Queensbridge teen’s coach fired after trying to memorialize her
By Joseph Staszewski

Kasim Alston has been fired as the Bishop Loughlin varsity girls’ basketball coach after leading the school to the state Federation Class A title last season, he told TimesLedger Newspapers. Assistant Coach Chez Williams was promoted to the head job.

Alston got into a heated argument at a Sept. 17 coaches’ meeting with athletic director Angela Proce over the direction of the second annual Chicken Stop the Violence Classic, a one-day girls’ basketball event in memory of Tayshana “Chicken” Murphy, Alston’s goddaughter and a former Loughlin player, who was shot dead Sept. 11, 2011.

According to Alston, Proce abruptly told him the school would have hosted a stop-the-violence-themed event in December, but did not want Murphy’s name associated with it. Upon hearing that, Alston lost his temper and told Proce that “the school wasn’t [expletive],” Alston said.

Proce told Principal James Dorney and Alston was eventually fired Sept. 24.

“I’m like Chicken’s father,” said Alston, who was set to start his third season as head coach. “I lost a loved one. Maybe [Proce] didn’t mean to come off the way she did, but she came at it the wrong way.”

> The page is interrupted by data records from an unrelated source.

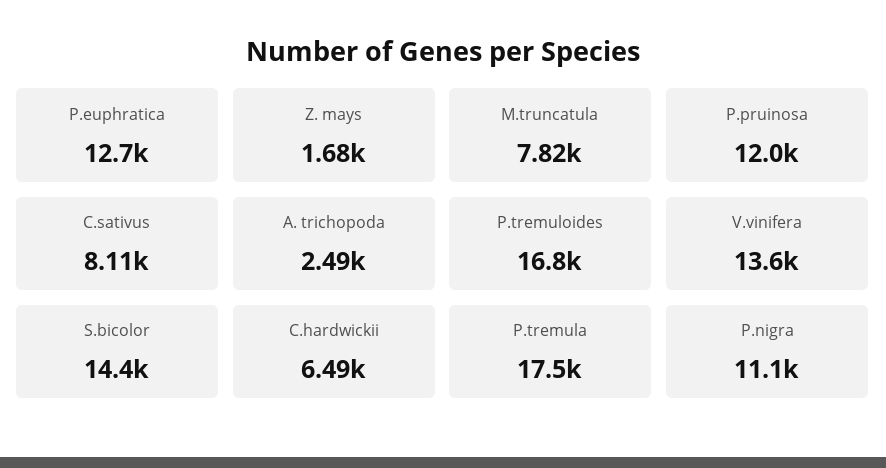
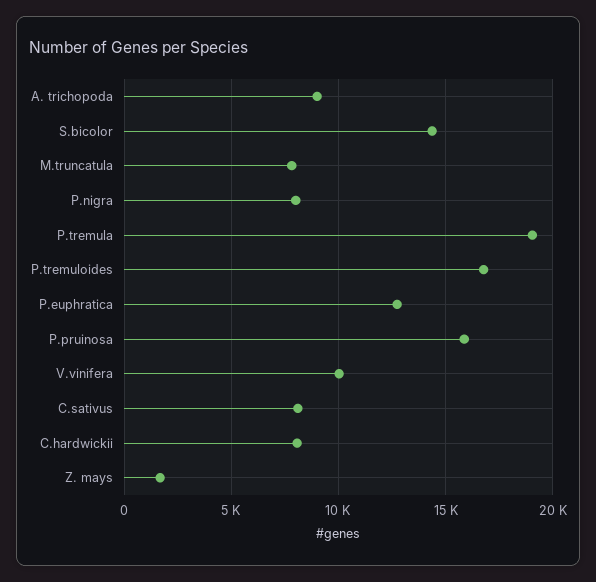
  {
    "P.euphratica": 12700,
    "Z. mays": 1680,
    "M.truncatula": 7820,
-   "P.pruinosa": 12000,
+   "P.pruinosa": 16000,
    "C.sativus": 8110,
-   "A. trichopoda": 2490,
+   "A. trichopoda": 9000,
    "P.tremuloides": 16800,
-   "V.vinifera": 13600,
+   "V.vinifera": 10000,
    "S.bicolor": 14400,
-   "C.hardwickii": 6490,
+   "C.hardwickii": 8000,
-   "P.tremula": 17500,
+   "P.tremula": 19000,
-   "P.nigra": 11100
+   "P.nigra": 8000
  }

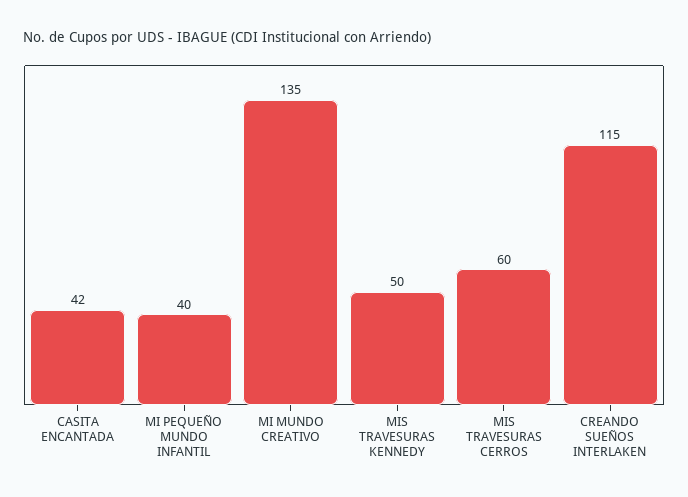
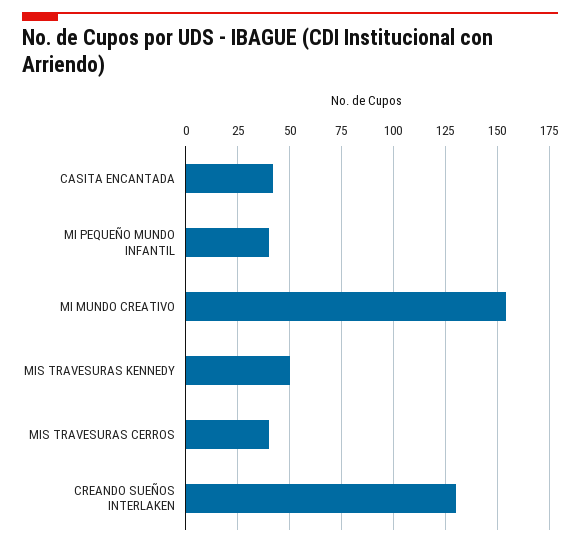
  {
    "CASITA ENCANTADA": 42,
    "MI PEQUEÑO MUNDO INFANTIL": 40,
-   "MI MUNDO CREATIVO": 135,
+   "MI MUNDO CREATIVO": 155,
    "MIS TRAVESURAS KENNEDY": 50,
-   "MIS TRAVESURAS CERROS": 60,
+   "MIS TRAVESURAS CERROS": 40,
-   "CREANDO SUEÑOS INTERLAKEN": 115
+   "CREANDO SUEÑOS INTERLAKEN": 130
  }

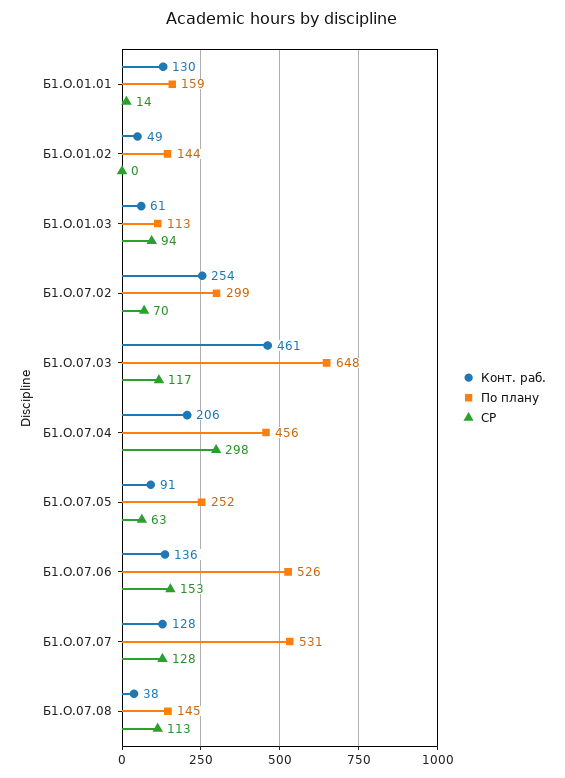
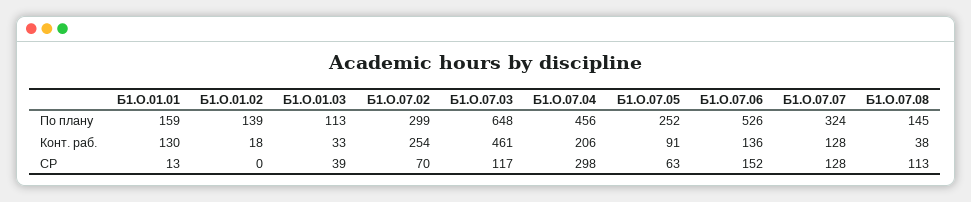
  {
    "Конт. раб.": {
      "Б1.О.01.01": 130,
-     "Б1.О.01.02": 49,
+     "Б1.О.01.02": 18,
-     "Б1.О.01.03": 61,
+     "Б1.О.01.03": 33,
      "Б1.О.07.02": 254,
      "Б1.О.07.03": 461,
      "Б1.О.07.04": 206,
      "Б1.О.07.05": 91,
      "Б1.О.07.06": 136,
      "Б1.О.07.07": 128,
      "Б1.О.07.08": 38
    },
    "По плану": {
      "Б1.О.01.01": 159,
-     "Б1.О.01.02": 144,
+     "Б1.О.01.02": 139,
      "Б1.О.01.03": 113,
      "Б1.О.07.02": 299,
      "Б1.О.07.03": 648,
      "Б1.О.07.04": 456,
      "Б1.О.07.05": 252,
      "Б1.О.07.06": 526,
-     "Б1.О.07.07": 531,
+     "Б1.О.07.07": 324,
      "Б1.О.07.08": 145
    },
    "СР": {
-     "Б1.О.01.01": 14,
+     "Б1.О.01.01": 13,
      "Б1.О.01.02": 0,
-     "Б1.О.01.03": 94,
+     "Б1.О.01.03": 39,
      "Б1.О.07.02": 70,
      "Б1.О.07.03": 117,
      "Б1.О.07.04": 298,
      "Б1.О.07.05": 63,
-     "Б1.О.07.06": 153,
+     "Б1.О.07.06": 152,
      "Б1.О.07.07": 128,
      "Б1.О.07.08": 113
    }
  }

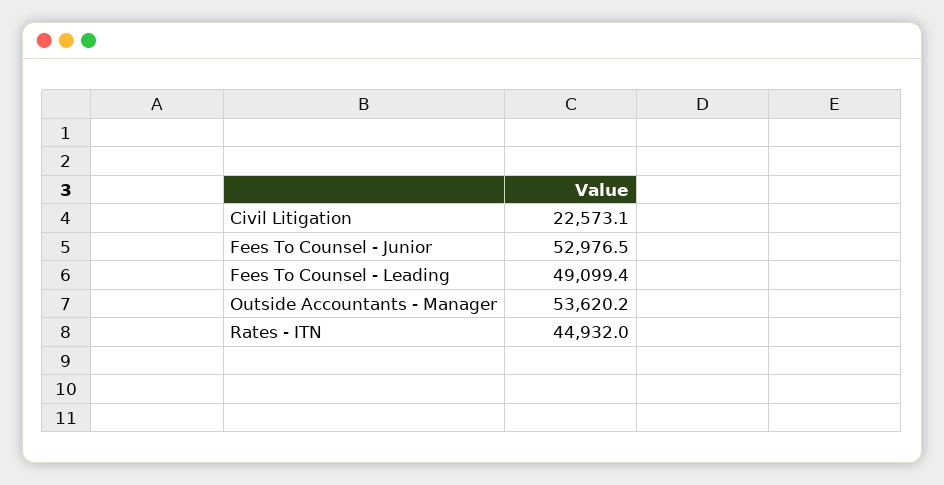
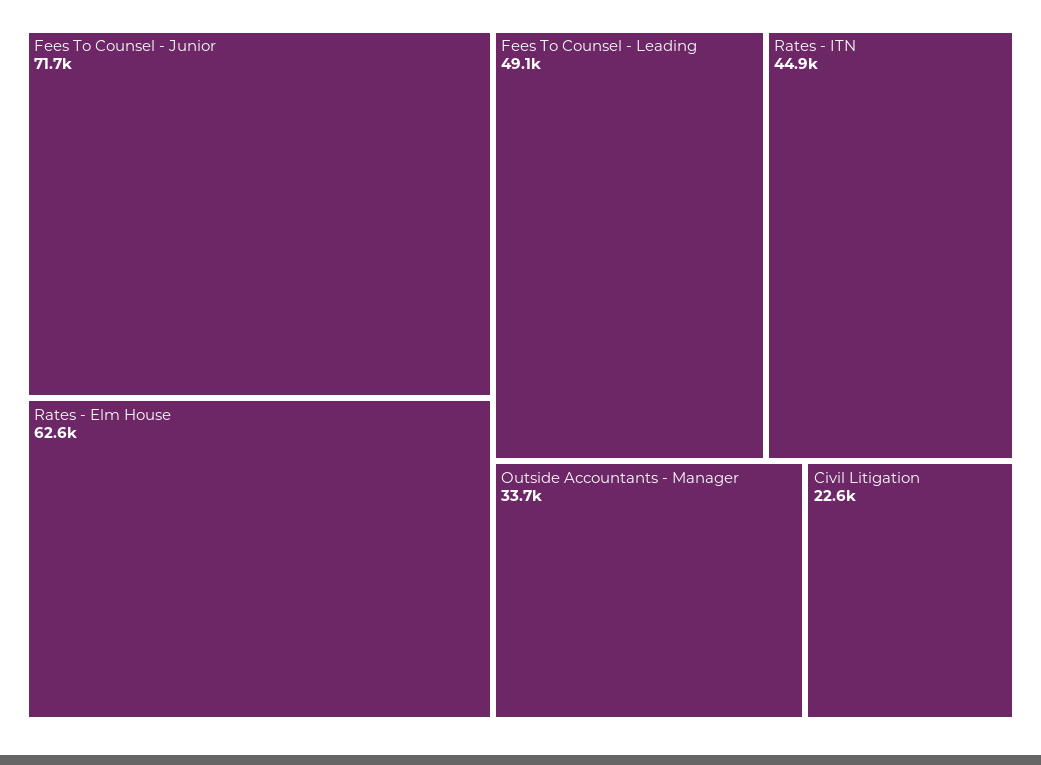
  {
    "Civil Litigation": 22573.1,
-   "Fees To Counsel - Junior": 52976.5,
+   "Fees To Counsel - Junior": 71700,
    "Fees To Counsel - Leading": 49099.4,
-   "Outside Accountants - Manager": 53620.2,
+   "Outside Accountants - Manager": 33700,
-   "Rates - ITN": 44932
+   "Rates - ITN": 44932,
+   "Rates - Elm House": 62600
  }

Loughlin didn’t host last year’s event, which was at Nazareth. Murphy was expelled from the school after getting into a fight at a boys’ basketball game midway through her sophomore year in 2010, but the team dedicated its title run to her last season.

Alston would have liked a chance to discuss the continuation of what he hoped would be an annual game. Instead, he became the second consecutive coach fired after winning the state Federation Class A crown. Molloy’s Tom Catalanotto was dismissed in 2011.

“We could have set up something, had a meeting,” Alston said. “Then she could have told me how she felt …. To me … they still hold a grudge for something Chicken did in 10th-grade.”

Proce referred all comment to Dorney, who refused to discuss the incident, the reason for Alston’s departure and the school’s stance toward Murphy. He did say he appreciated what Alston did for the school during his six years there and wished him the best.

“That’s not anything I would discuss with people on the outside,” Dorney said. “Anything we do here is internal.”

Dorney would not comment on whether he was happy with Alston’s achievements on the court. Alston won a Brooklyn/Queens Division II junior varsity title and helped guide the program to success after a winless season under former Coach Rocco Romano in 2010. Dorney also disputed Alston’s claim that the school has not done anything for the players after winning a state title, something Alston voiced at the school’s awards dinner.

“We did,” Dorney said. “But again that’s internal things that we do and I wouldn’t go into detail.”